De onde vem esse código moral natural e universal? Ele não influencia apenas o nosso comportamento, mas influencia também a maneira como nos sentimos ao agirmos de determinada maneira. Os Dez Mandamentos do Antigo Testamento e os Dois grandes Mandamentos de Jesus Cristo (amar a Deus sobre todas as coisas e ao próximo como a si mesmo) representam o ápice e o resumo perfeito de tudo aquilo que a humanidade já conseguiu desenvolver, até hoje, como regra de conduta social, mas o método científico simplesmente não pode responder à questão da Lei Moral Universal, assim como jamais poderia ser a fonte de todo o conhecimento do Universo.

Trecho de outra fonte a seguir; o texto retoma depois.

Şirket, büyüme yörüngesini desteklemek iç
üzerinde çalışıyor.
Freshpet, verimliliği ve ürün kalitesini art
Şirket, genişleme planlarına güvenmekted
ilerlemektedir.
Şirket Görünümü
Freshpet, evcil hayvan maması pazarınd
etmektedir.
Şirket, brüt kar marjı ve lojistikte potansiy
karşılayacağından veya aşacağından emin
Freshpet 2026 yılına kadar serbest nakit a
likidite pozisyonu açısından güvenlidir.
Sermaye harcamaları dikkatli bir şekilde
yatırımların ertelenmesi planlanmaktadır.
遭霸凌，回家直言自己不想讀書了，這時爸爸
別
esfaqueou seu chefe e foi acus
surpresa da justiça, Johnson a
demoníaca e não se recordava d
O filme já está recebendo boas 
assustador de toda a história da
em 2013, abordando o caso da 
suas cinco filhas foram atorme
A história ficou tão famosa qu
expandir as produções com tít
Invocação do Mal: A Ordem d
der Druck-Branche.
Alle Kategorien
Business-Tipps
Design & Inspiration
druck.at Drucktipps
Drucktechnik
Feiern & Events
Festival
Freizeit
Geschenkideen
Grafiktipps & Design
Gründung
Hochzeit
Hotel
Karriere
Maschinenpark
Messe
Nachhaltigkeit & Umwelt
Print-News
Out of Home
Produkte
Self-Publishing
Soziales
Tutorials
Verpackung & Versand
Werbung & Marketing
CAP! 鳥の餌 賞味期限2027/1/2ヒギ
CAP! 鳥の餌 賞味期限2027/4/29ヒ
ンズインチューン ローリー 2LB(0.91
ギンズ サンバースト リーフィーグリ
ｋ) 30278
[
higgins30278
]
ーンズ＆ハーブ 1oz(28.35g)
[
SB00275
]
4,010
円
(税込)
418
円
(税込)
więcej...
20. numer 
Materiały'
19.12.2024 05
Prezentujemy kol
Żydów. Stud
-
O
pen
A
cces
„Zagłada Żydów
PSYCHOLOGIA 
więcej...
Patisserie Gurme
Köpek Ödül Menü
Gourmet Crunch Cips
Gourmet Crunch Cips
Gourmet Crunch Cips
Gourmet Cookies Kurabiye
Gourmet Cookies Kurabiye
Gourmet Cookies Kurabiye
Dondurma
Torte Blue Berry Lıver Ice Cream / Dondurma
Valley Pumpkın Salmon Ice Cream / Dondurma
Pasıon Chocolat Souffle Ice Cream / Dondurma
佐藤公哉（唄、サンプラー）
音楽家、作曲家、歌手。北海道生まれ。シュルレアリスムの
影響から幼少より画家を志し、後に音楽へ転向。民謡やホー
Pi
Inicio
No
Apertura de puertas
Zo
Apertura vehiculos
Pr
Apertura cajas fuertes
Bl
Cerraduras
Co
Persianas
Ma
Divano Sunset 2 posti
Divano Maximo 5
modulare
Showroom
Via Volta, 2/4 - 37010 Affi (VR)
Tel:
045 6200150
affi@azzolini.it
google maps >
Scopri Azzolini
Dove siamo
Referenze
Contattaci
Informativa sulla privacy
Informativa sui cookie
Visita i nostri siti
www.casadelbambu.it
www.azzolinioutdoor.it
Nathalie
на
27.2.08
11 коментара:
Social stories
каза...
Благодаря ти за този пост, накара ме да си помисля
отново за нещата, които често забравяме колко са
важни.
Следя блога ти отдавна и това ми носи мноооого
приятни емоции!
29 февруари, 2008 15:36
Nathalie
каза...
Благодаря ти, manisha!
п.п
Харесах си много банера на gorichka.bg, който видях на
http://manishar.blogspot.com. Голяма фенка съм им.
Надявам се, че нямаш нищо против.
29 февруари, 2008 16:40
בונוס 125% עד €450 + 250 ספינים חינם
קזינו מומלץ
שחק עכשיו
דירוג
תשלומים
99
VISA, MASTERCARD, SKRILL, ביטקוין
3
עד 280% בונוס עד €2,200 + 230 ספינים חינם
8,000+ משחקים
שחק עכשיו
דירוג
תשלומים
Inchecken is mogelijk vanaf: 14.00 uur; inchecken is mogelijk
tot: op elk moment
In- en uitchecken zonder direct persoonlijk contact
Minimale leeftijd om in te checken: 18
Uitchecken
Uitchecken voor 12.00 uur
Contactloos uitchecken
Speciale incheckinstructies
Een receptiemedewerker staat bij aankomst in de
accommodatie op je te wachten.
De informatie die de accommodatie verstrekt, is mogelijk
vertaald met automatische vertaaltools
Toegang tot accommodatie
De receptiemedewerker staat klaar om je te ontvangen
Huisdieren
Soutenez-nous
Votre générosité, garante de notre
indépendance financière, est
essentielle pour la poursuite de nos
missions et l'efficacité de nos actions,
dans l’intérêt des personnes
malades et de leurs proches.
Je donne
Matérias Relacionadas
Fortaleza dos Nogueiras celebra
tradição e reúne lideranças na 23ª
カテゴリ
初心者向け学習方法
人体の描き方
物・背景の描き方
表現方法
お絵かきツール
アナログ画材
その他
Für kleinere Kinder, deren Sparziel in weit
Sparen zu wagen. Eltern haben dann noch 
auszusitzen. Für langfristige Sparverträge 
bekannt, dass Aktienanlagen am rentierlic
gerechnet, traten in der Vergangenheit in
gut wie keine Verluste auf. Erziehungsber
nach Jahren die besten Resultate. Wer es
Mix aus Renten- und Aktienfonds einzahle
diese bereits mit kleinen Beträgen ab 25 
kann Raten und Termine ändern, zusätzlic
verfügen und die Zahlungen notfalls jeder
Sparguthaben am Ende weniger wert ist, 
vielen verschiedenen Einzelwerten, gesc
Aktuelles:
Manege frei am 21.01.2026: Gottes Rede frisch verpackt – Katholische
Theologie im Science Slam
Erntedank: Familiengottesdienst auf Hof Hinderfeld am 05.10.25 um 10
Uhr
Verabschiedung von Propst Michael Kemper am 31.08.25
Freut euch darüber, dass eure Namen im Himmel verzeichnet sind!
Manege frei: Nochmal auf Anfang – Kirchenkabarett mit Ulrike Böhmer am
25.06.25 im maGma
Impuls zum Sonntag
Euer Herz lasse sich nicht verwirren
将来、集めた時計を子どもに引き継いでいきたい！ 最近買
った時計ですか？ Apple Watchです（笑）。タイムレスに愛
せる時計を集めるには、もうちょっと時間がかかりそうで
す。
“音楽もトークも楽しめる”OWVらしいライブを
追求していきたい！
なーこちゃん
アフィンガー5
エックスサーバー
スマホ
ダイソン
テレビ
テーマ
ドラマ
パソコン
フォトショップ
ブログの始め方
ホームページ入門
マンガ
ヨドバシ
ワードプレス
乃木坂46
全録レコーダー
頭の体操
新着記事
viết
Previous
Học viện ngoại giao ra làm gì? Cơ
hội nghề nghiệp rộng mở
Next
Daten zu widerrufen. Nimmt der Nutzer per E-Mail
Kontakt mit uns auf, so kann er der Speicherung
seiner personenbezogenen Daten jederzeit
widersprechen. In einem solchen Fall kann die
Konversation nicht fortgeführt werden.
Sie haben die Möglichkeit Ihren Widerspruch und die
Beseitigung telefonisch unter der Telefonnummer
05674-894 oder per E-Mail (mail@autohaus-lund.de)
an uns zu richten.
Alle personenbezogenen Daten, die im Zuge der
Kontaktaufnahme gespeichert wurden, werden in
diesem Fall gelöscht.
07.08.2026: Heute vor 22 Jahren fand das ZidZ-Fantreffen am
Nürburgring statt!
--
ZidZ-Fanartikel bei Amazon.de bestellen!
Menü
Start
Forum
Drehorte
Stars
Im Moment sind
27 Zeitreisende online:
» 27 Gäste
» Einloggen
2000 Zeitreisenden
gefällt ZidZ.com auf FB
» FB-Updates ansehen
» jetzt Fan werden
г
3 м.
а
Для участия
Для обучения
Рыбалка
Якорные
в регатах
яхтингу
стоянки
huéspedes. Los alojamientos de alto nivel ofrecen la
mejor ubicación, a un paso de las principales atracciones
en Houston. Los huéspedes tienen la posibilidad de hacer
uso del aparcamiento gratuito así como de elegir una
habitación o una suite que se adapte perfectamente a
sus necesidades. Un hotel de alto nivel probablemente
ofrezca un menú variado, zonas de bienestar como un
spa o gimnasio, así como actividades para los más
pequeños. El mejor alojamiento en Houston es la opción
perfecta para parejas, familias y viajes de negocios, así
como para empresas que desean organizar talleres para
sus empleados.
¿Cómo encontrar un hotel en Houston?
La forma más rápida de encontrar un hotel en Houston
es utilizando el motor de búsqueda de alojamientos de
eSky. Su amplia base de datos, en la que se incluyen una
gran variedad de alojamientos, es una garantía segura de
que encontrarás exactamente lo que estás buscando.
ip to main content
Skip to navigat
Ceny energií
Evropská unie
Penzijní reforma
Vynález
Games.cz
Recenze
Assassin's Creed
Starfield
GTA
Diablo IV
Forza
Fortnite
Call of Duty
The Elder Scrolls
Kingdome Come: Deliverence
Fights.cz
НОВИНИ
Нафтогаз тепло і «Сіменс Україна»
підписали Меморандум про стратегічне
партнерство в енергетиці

A Lei Moral Universal encontra expressão não apenas nos textos sagrados, mas também no mais profundo de nossas consciências. Essa Lei, para muitos grandes pensadores, é um dos sinalizadores que apontam para a existência de um Criador, de uma Força Inteligente por trás do Universo físico. C. S. Lewis disse que temos duas sólidas fontes de evidências para a existência de um Deus Criador: "Uma é o universo que Ele criou... a outra é a Lei Moral que Ele pôs em nossas mentes".

Também o filósofo alemão Immanuel Kant apontou para a "Lei Moral dentro de nós" como um testemunho poderoso da grandeza de Deus. Ambos parecem corroborar o que disse Deus pela boca do Profeta: "Na mente lhes imprimirei as minhas Leis, assim como no coração lhas escreverei" (Jeremias 31,22).

«A lei moral é obra da Sabedoria divina. Podemos defini-la, em sentido bíblico, como uma instrução paterna, uma pedagogia de Deus. Ela prescreve ao homem os caminhos, as regras de procedimento que o levam à bem-aventurança prometida e lhe proíbe os caminhos do mal, que desviam de Deus e do seu amor. E, ao mesmo tempo, firme nos seus preceitos e amável nas suas promessas.

A lei é uma regra de procedimento emanada da autoridade competente em ordem ao bem comum. A lei moral pressupõe a ordem racional estabelecida entre as criaturas, para seu bem e em vista do seu fim, pelo poder, sabedoria e bondade do Criador. Toda a lei encontra na Lei eterna a sua verdade primeira e última. A lei é declarada e estabelecida pela razão como uma participação na providência do Deus vivo, Criador e Redentor de todos. 'Esta ordenação da razão, eis o que se chama a lei' 1.

'Entre todos os seres animados, o homem é o único que pode gloriar-se de ter recebido de Deus uma lei: animal dotado de razão, capaz de compreender e de discernir, ele regulará o seu procedimento dispondo da sua liberdade e da sua razão, na submissão Àquele que tudo lhe submeteu'»2.
(Catecismo da Igreja Católica, §1950-1951)


** Veja o que mais o Catecismo da Igreja Católica diz sobre a Lei Moral


__________

1. Leão XIII, Enc. Libertas praestantissimum: Leonis XIII Acta 8. 218: São Tomás de Aquino, Summa theologiae, 1-2, q. 90. a. 1: Ed. Leon. 7, 149-150.

2. Tertuliano, Adversos Marcionem, 2, 4, 5: CCL I. 479 (PL 2, 315).